** REQUIREMENT A **
Report every line of the entries below that contains the string "viewer", matching case exactly.

** PAGE EXTRACT **
»»

The legitimation of the PDA was a result of the unique power of the state to produce and impose the view of the PDA as an efficient tool for creating transparency and efficiency within home care services. Given the state investment of scientific, political and economic capital in the PDA, the PDA became authorised as such. As a result, the PDA expressed a certain universality, a representation of the ‘point of view of society’ rather than a particular interest in society (Bourdieu, 1994:17). The legitimacy of the PDA, in other words, was tied to its possession of the symbolic capital it had received from the state.
Initially authorised by the Ministry of Social Affairs and then by the City of Copenhagen, the technology gained a monopoly on what counts as real. This section has shown that the political investment of various kinds of symbolic capital in the PDA made it possible for the technology to appear as a popular tool for measuring what was happening at the point of care and that use of the technology is, in principle, replicable and independent of the care worker using it. The symbolic investments represent the foundation of the authorisation of the PDA as an impersonal and objective tool designed to increase transparency in the home care sector.

««

(Dataset entries)
»»

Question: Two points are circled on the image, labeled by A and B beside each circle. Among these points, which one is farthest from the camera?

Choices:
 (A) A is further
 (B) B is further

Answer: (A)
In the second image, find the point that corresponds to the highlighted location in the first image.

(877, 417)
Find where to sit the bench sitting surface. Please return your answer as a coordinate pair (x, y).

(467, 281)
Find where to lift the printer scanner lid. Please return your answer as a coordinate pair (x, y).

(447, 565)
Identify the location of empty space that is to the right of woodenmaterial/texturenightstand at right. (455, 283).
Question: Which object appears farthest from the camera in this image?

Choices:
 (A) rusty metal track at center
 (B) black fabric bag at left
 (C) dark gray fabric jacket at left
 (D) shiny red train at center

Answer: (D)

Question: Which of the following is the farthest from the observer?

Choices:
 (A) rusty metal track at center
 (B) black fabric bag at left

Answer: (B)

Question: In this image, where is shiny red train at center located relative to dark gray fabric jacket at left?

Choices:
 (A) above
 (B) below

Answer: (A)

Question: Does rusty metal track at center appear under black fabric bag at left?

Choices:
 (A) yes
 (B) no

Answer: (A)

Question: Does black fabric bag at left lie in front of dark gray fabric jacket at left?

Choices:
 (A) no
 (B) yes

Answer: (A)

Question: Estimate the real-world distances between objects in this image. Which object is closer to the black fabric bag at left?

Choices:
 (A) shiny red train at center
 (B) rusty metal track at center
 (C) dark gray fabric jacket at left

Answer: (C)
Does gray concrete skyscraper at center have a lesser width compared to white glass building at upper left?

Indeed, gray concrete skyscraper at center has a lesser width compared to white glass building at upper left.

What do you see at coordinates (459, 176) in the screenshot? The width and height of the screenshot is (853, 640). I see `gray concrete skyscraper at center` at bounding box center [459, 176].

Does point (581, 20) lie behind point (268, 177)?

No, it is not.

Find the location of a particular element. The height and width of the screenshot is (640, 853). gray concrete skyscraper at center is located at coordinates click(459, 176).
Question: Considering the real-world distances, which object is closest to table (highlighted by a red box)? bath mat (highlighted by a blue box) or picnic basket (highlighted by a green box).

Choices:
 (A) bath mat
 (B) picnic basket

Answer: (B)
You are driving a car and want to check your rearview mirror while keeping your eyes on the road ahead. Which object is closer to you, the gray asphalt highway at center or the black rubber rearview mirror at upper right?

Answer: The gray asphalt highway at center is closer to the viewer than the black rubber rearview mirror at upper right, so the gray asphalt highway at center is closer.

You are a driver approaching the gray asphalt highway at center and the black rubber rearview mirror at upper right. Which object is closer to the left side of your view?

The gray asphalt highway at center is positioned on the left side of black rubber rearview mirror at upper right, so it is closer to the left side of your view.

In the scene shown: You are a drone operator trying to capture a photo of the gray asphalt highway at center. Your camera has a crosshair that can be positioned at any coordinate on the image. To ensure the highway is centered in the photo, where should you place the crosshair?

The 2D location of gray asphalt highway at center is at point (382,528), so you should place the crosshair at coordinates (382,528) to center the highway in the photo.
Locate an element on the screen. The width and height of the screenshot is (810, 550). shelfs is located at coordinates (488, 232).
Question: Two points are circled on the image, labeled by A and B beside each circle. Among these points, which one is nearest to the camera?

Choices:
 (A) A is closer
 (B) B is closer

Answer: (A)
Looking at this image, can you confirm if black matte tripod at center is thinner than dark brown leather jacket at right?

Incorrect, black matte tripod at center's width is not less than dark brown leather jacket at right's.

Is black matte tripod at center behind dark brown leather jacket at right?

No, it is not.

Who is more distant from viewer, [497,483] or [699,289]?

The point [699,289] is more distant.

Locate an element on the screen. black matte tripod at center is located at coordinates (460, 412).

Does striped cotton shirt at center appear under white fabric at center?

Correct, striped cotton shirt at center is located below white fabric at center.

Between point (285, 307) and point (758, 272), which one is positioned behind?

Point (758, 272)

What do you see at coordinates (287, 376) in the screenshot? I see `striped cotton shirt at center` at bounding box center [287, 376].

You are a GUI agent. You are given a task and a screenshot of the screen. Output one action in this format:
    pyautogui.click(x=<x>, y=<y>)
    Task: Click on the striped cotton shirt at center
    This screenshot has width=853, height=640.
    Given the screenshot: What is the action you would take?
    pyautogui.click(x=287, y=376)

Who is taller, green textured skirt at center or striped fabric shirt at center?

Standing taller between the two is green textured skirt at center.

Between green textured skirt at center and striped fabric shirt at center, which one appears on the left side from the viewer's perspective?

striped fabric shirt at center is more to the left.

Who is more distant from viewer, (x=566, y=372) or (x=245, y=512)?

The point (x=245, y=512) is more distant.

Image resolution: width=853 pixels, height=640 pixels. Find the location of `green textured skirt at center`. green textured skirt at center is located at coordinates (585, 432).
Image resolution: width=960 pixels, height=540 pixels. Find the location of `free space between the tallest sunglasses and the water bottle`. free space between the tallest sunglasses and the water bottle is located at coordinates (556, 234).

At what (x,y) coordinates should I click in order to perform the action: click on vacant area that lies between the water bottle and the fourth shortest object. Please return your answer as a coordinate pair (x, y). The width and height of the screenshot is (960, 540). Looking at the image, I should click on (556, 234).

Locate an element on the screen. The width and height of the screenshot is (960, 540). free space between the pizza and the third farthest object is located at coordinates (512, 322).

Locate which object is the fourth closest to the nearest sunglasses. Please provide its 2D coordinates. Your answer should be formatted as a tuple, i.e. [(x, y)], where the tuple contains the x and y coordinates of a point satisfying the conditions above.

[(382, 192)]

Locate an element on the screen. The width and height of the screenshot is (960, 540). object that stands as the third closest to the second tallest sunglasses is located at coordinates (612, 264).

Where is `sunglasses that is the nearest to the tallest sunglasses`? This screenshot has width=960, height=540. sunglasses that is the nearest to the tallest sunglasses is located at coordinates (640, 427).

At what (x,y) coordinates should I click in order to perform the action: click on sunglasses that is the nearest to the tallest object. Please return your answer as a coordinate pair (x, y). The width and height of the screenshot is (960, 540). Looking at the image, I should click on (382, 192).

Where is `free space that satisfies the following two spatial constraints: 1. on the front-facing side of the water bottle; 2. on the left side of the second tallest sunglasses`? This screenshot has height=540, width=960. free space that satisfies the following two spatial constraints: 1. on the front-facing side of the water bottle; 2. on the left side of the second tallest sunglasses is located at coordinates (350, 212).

««

** REQUIREMENT B **
Translate this sentence from the passage on the PDA in home care into Spanish: "Initially authorised by the Ministry of Social Affairs and then by the City of Copenhagen, the technology gained a monopoly on what counts as real."

** COMPLETE ANSWER A **
Answer: The gray asphalt highway at center is closer to the viewer than the black rubber rearview mirror at upper right, so the gray asphalt highway at center is closer.
Who is more distant from viewer, [497,483] or [699,289]?
Between green textured skirt at center and striped fabric shirt at center, which one appears on the left side from the viewer's perspective?
Who is more distant from viewer, (x=566, y=372) or (x=245, y=512)?

** COMPLETE ANSWER B **
Autorizada inicialmente por el Ministerio de Asuntos Sociales y después por el Municipio de Copenhague, la tecnología obtuvo el monopolio sobre lo que cuenta como real.